Их нельзя было ни в чем убедить. Да и времени на эти не хватило.
Я хотел что-то сказать о цели, которая не оправдывает средства, но вдруг мне пришло в голову, что ведь и военнопленные подбрасывали бритвенные лезвия в корм для вражеских свиней и что, хотя нацисты и бомбили Ковентри, но и мы бомбили Дрезден. Что на жестокость мы отвечали жестокостью. Что стрелять в детей и стрелять в Гитлера (который в итоге сам покончил с собой)—не одно и то же. Что история—это нагромождение противоречий. Что фашизм явился неизбежной реакцией на коммунизм. Что, возможно, встречаются евреи, похожие на тех, которых изображал отец Берн. Но тут я очнулся. Кто это мне так промыл мозги? Я взглянул на Бригитту, но в ее глазах читалось только одно— секс. Я стиснул зубы, охваченный безумным желанием: прямо сейчас, на полу, на глазах у Роупера. А вслух я произнес:
— Ты стал похож на отца Берна с его «Англией—поджигательницей войны» и «Евреем, трясущимся над деньгами». Вы прекрасная парочка.
— Я уже не говорю о церкви!—воскликнул Роупер.—С еврейским смирением подставлять другую щеку! Нация от этого хиреет. Ницше прав.
Бригитта одобрительно кивнула.
— Что вы знаете о Ницше?—спросил я.—Уверен, что вы не читали ни одной его строчки.
— Мой отец…—начала Бригитта, а Роупер пробормотал:
— Краткое изложение его философии печатали в «Ридерс дайджест».—Роупер был честным малым.
— …в школе,—докончила Бригитта.
— О Господи! Чего тебе нужно?—спросил я у Роупера.—Крови, железа, черной магии?
— Нет, ничего, кроме работы. Первым делом я хочу получить ученую степень, а затем сразу приступлю к исследованиям. Нет,—повторил Роупер удрученно (возможно, из-за переедания: он умял полкурицы, увесистый кусок ветчины, перепробовал все четыре вида сыра и при этом не жалел хлеба),—мне не нужно ничего, что может вызвать войну или сделать се еще более жесткой. Я не хочу отвечать за трупы, за несчастных детей…

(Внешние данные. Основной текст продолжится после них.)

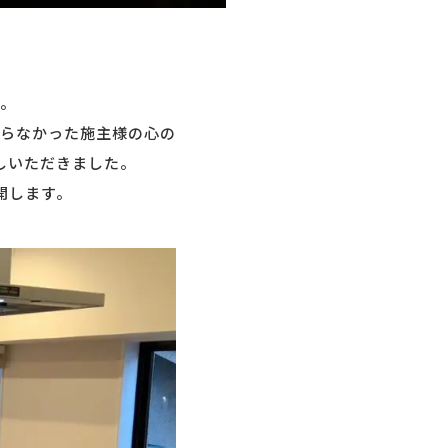
D。
らなかった施主様の心の
しいただきました。
開します。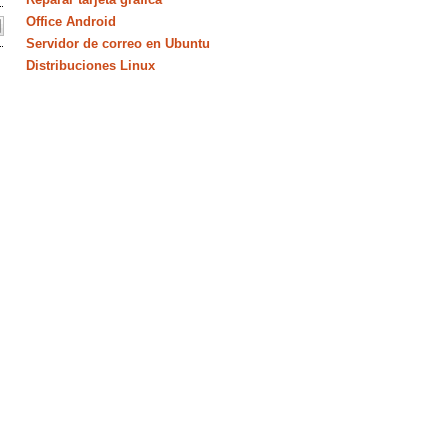
Office Android
Servidor de correo en Ubuntu
Distribuciones Linux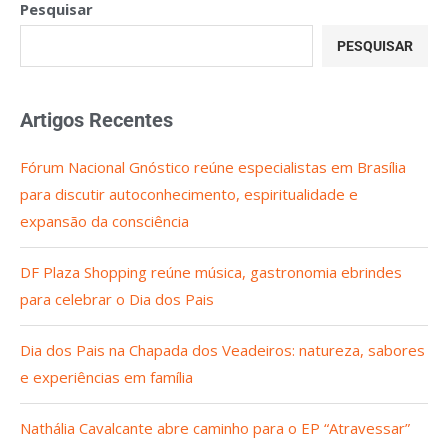
Pesquisar
PESQUISAR
Artigos Recentes
Fórum Nacional Gnóstico reúne especialistas em Brasília
para discutir autoconhecimento, espiritualidade e
expansão da consciência
DF Plaza Shopping reúne música, gastronomia ebrindes
para celebrar o Dia dos Pais
Dia dos Pais na Chapada dos Veadeiros: natureza, sabores
e experiências em família
Nathália Cavalcante abre caminho para o EP “Atravessar”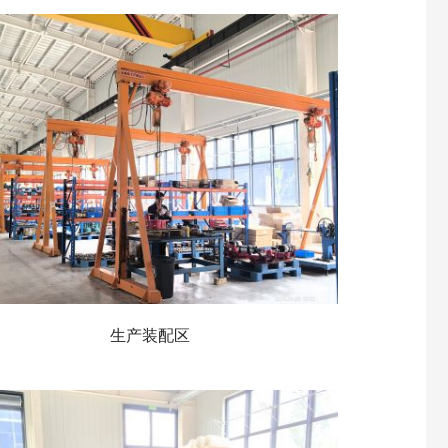
生产装配区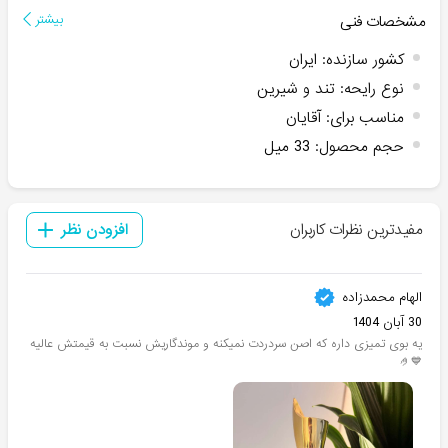
مشخصات فنی
بیشتر
کشور سازنده
:
ایران
نوع رایحه
:
تند و شیرین
مناسب برای
:
آقایان
حجم محصول
:
33 میل
مفیدترین نظرات کاربران
افزودن نظر
الهام محمدزاده
30 آبان 1404
یه بوی تمیزی داره که اصن سردردت نمیکنه و موندگاریش نسبت به قیمتش عالیه
💙🤌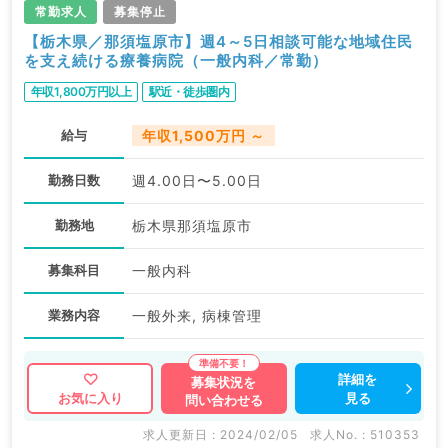
常勤求人
募集停止
【栃木県／那須塩原市】週4～5日相談可能な地域住民
を支え続ける療養病院（一般内科／常勤）
年収1,800万円以上
駅近・徒歩圏内
給与
年収1,500万円 ～
勤務日数
週4.00日〜5.00日
勤務地
栃木県那須塩原市
募集科目
一般内科
業務内容
一般外来, 病棟管理
詳細を
募集状況を
見る
お気に入り
問い合わせる
求人更新日 : 2024/02/05
求人No. : 510353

— За моего отца,—сказала Бригитта.
— За твоего отца,—согласился Роупер.
Словно тост подняли… Можно было подумать, что вторую мировую войну и начали-то только для тоги, чтобы уничтожить герра Как-Его-Там.
— Да,—сказал я,—и за моего дядю Джима, и за двух детей, которых поселили в доме у моей тетки Флори (думали, там безопасней, а их в поле бомба накрыла), и за всех несчастных евреев, черт их подери, и за протестовавших против войны интеллектуалов.
— Вы говорите правильно,—сказала Бригитта,—черт подери евреев.
— Такая война не должна повториться,—сказал Роупер.—Великая страна лежит в руинах.
— Ничего, зато есть что пожрать. Прорва датского масла и жирной ветчины. Самые отожравшиеся мордовороты в Европе.
— Пожалуйста, не называй соотечественников моей жены мордоворотами.
— Мордоворот—это что?—спросила Бригитта.—Твой неприятель говорит понятно.
— «Приятель—непонятно»,—поправил я.
— Янки и большевики обгладывают кости великого народа,—сказал Роупер.—И французы-поганцы туда же. И британцы.
Внезапно в моем мозгу грянул антифон двух коров: «Пал, пал Вавилон» и «Если я забуду тебя, Иерусалим». Я сказал:
— Ты всегда мечтал о цельном универсуме, но это глупость и тавтология. Запомни: сегодня мирных наук не осталось. Те же ракеты, что летят в космос, могут взрывать вражеские города. Ракетное топливо способно помочь человеку оторваться от земли—или оказаться в ней.